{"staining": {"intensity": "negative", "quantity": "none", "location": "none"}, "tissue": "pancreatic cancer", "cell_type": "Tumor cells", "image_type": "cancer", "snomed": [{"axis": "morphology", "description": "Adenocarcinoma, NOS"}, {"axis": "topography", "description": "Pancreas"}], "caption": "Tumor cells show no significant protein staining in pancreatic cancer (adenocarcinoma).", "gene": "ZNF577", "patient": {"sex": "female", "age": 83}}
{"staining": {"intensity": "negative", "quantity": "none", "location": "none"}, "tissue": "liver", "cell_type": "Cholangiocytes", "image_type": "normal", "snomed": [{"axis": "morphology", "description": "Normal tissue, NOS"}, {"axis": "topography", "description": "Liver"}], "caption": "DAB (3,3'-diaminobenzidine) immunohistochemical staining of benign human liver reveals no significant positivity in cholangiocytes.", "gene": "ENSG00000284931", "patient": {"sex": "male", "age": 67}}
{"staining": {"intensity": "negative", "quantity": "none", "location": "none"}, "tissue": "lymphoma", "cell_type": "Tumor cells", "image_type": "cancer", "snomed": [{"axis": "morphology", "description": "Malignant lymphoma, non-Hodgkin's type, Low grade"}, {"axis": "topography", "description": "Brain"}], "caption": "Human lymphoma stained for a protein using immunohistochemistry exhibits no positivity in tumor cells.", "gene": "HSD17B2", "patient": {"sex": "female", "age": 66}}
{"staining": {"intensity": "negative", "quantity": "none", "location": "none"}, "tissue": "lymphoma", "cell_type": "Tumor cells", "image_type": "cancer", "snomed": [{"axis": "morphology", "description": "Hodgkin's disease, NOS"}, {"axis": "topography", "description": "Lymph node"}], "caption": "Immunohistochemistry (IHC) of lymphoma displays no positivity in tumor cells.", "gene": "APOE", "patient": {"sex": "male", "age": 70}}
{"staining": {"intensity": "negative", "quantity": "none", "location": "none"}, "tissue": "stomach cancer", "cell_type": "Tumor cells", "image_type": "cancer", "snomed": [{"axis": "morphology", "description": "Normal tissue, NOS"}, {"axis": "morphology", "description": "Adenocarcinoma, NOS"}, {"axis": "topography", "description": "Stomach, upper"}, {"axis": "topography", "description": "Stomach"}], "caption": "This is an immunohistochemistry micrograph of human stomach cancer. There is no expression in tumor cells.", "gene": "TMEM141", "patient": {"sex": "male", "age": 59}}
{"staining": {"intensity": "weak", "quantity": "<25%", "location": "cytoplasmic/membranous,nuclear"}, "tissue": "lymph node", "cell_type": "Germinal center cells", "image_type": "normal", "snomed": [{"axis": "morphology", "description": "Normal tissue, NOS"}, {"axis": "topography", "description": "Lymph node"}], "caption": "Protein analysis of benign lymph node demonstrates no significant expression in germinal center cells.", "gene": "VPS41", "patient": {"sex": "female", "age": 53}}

- Exercise goal -
Please copy, without any change, the lines of the material from the first through the one containing "(IHC) of lymphoma". Write nothing else.

- Reply to the exercise -
{"staining": {"intensity": "negative", "quantity": "none", "location": "none"}, "tissue": "pancreatic cancer", "cell_type": "Tumor cells", "image_type": "cancer", "snomed": [{"axis": "morphology", "description": "Adenocarcinoma, NOS"}, {"axis": "topography", "description": "Pancreas"}], "caption": "Tumor cells show no significant protein staining in pancreatic cancer (adenocarcinoma).", "gene": "ZNF577", "patient": {"sex": "female", "age": 83}}
{"staining": {"intensity": "negative", "quantity": "none", "location": "none"}, "tissue": "liver", "cell_type": "Cholangiocytes", "image_type": "normal", "snomed": [{"axis": "morphology", "description": "Normal tissue, NOS"}, {"axis": "topography", "description": "Liver"}], "caption": "DAB (3,3'-diaminobenzidine) immunohistochemical staining of benign human liver reveals no significant positivity in cholangiocytes.", "gene": "ENSG00000284931", "patient": {"sex": "male", "age": 67}}
{"staining": {"intensity": "negative", "quantity": "none", "location": "none"}, "tissue": "lymphoma", "cell_type": "Tumor cells", "image_type": "cancer", "snomed": [{"axis": "morphology", "description": "Malignant lymphoma, non-Hodgkin's type, Low grade"}, {"axis": "topography", "description": "Brain"}], "caption": "Human lymphoma stained for a protein using immunohistochemistry exhibits no positivity in tumor cells.", "gene": "HSD17B2", "patient": {"sex": "female", "age": 66}}
{"staining": {"intensity": "negative", "quantity": "none", "location": "none"}, "tissue": "lymphoma", "cell_type": "Tumor cells", "image_type": "cancer", "snomed": [{"axis": "morphology", "description": "Hodgkin's disease, NOS"}, {"axis": "topography", "description": "Lymph node"}], "caption": "Immunohistochemistry (IHC) of lymphoma displays no positivity in tumor cells.", "gene": "APOE", "patient": {"sex": "male", "age": 70}}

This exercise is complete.